(Saved entries)
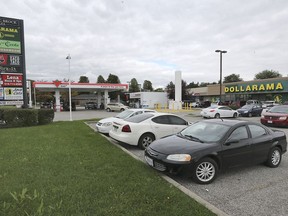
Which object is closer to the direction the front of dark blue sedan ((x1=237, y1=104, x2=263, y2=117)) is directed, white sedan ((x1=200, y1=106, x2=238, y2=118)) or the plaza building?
the white sedan

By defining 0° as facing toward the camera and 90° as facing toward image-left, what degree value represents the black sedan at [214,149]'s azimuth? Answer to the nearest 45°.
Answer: approximately 45°

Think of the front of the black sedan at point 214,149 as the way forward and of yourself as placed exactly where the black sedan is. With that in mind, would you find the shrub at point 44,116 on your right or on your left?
on your right

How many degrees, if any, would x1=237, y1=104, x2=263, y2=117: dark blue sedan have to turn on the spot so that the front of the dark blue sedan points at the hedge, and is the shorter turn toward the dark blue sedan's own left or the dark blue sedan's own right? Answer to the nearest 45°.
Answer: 0° — it already faces it

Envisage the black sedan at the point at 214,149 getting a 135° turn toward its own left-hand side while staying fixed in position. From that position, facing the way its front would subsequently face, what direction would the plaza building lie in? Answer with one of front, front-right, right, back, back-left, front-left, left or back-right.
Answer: left

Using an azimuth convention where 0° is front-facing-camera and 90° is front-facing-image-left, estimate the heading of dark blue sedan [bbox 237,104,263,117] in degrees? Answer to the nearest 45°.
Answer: approximately 45°
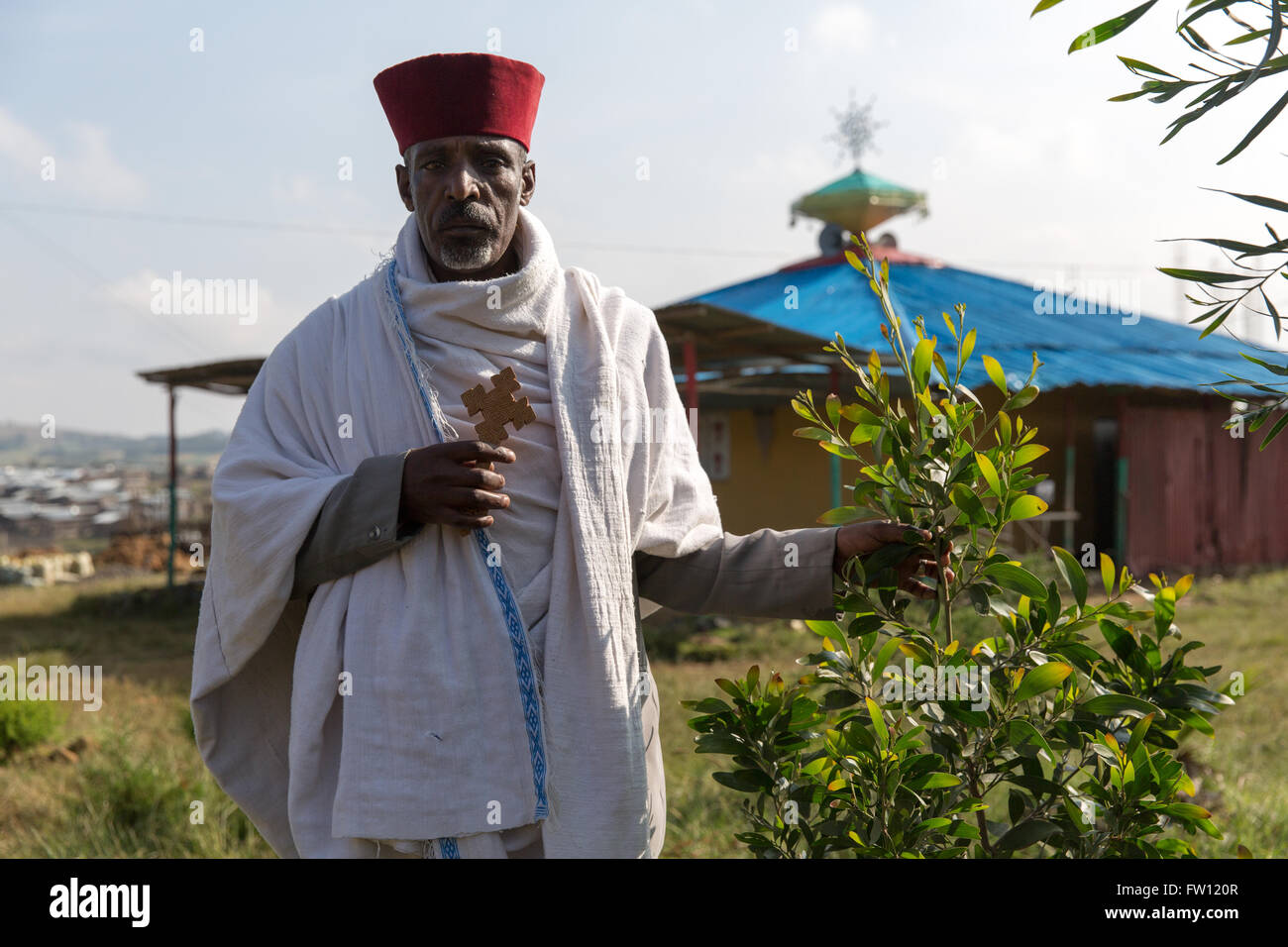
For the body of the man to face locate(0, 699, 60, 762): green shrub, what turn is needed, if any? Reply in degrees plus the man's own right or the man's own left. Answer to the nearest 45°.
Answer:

REQUIRED WORK:
Reproduce the entire listing above word for word, omitting the pictures.

EXERCISE OUTPUT:
Which object is closer to the direction the front of dark blue sedan ((x1=237, y1=104, x2=263, y2=117)) is directed, white sedan ((x1=200, y1=106, x2=238, y2=118)) or the plaza building?
the white sedan

By defining 0° as facing toward the camera and 90° as facing toward image-left, what degree value represents the black sedan at [214,149]'s azimuth? Answer to the nearest 45°.
Answer: approximately 45°

Think of the front of the black sedan at point 214,149 as the way forward and of yourself as placed exactly where the black sedan is. With that in mind, would you find the shrub at point 44,116 on your right or on your left?
on your right

How many degrees, if any, would x1=237, y1=104, x2=263, y2=117: dark blue sedan have to turn on the spot so that the front of the dark blue sedan points at the hedge, and is the shorter turn toward the dark blue sedan's own left or the dark blue sedan's own right? Answer to the nearest 45°.
Answer: 0° — it already faces it

Envisage the black sedan at the point at 214,149 getting a 135° turn toward its own left-hand side while staying fixed in position. From that position, facing the way its front would subsequently face, what direction would the plaza building lie in? Answer with one of front, front-right, right, back, back-left, front-left, left or back-right.
Answer: left

Using an azimuth convention where 0° is front-facing-camera and 90° is front-facing-image-left, estimate the heading of dark blue sedan [bbox 237,104,263,117] in degrees? Answer to the nearest 45°.
Answer: approximately 45°
For the body of the man to face locate(0, 699, 60, 762): green shrub, what turn is needed, if any? Reply in degrees plus the man's own right or the man's own left. Answer to the nearest 45°.
Answer:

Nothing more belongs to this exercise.